- Battle of Peña Colorado Creek: Part of Texas–Indian Wars, Apache Wars, American Civil War
| Date | August 11, 1861 |
| Location | Near Marathon, Texas |
| Result | Apache victory |

Belligerents
- Mescalero Apache: Confederate States of America

Commanders and leaders
- Chief Nicolas: Lt. Reuben Mays †

Strength
- More than 80 warriors: 14 cavalry and 1 civilian

Casualties and losses
- Few: All 14 men including Lt. Mays are killed in battle

= Battle of Peña Colorado Creek =

1861 battle in Texas, U.S.

The Battle of Peña Colorado Creek was a small but major battle fought between the Mescalero Apache and the Confederate States of America that took place on August 11, 1861, near Marathon, Texas.
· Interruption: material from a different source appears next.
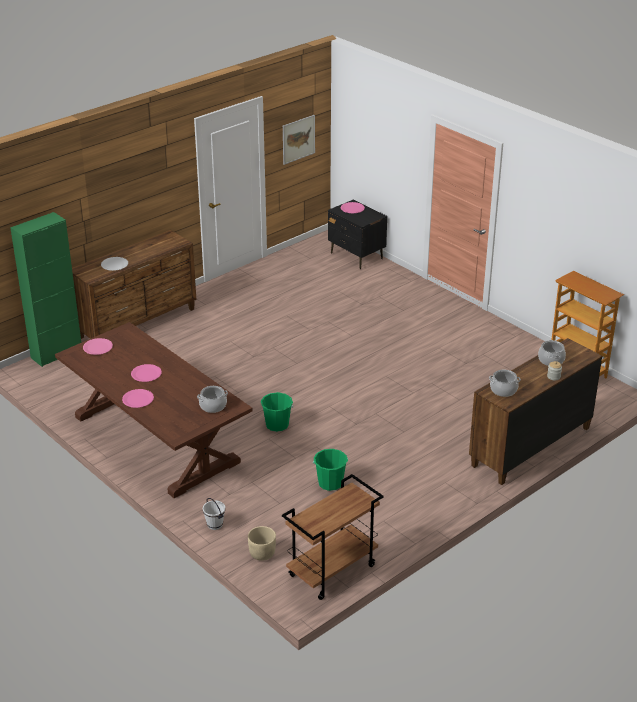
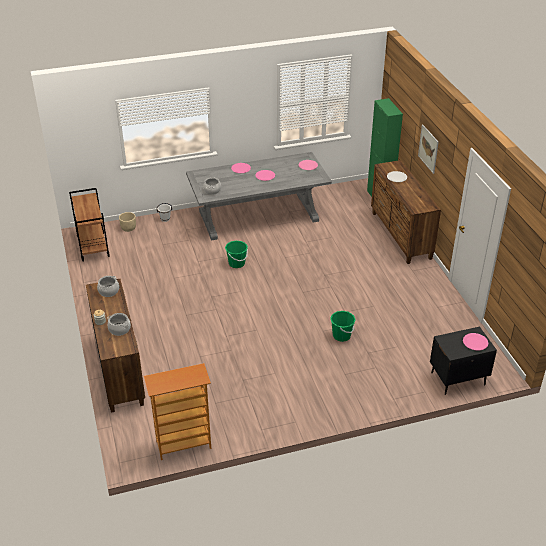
camera: 115 degrees right, 5 degrees up
(156, 439) = (258, 216): brown dining table -> grey dining table
(298, 139) = (522, 263): picture -> picture (428, 148)
(330, 483) = (162, 267): green bucket -> green bucket (341, 336)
The exact location of the battlefield is unknown but it was near the Peña Colorado Creek.

== Background ==
Before the battle, Mescalero Apaches under the lead of Chief Nicolas attacked the ranch of Manuel Musquiz, killing three herders and stealing some livestock. In response, Lieutenant Reuben Mays took 13 cavalrymen and a Mexican guide by the name of Juan Fernandez from Fort Davis to search for the Apache raiders. At the end of the day on August 10, 1861, the troops discovered the camp of Chief Nicolas’ band in a valley with intent on striking by the next morning.

== The Battle ==
On the morning of August 11, 1861, Lt. Mays and his cavalrymen began an assault on the camp, however he quickly realized that he was severely outnumbered, with Chief Nicolas’ band having more than 80 warriors. Mays and his men were being chased by the Apaches for a while, and were forced to take cover behind a large rock. Juan Fernandez went to go to Fort Davis to get help, however it would already be too late as Mays and his men would all be killed, in the middle of the west Texas desert.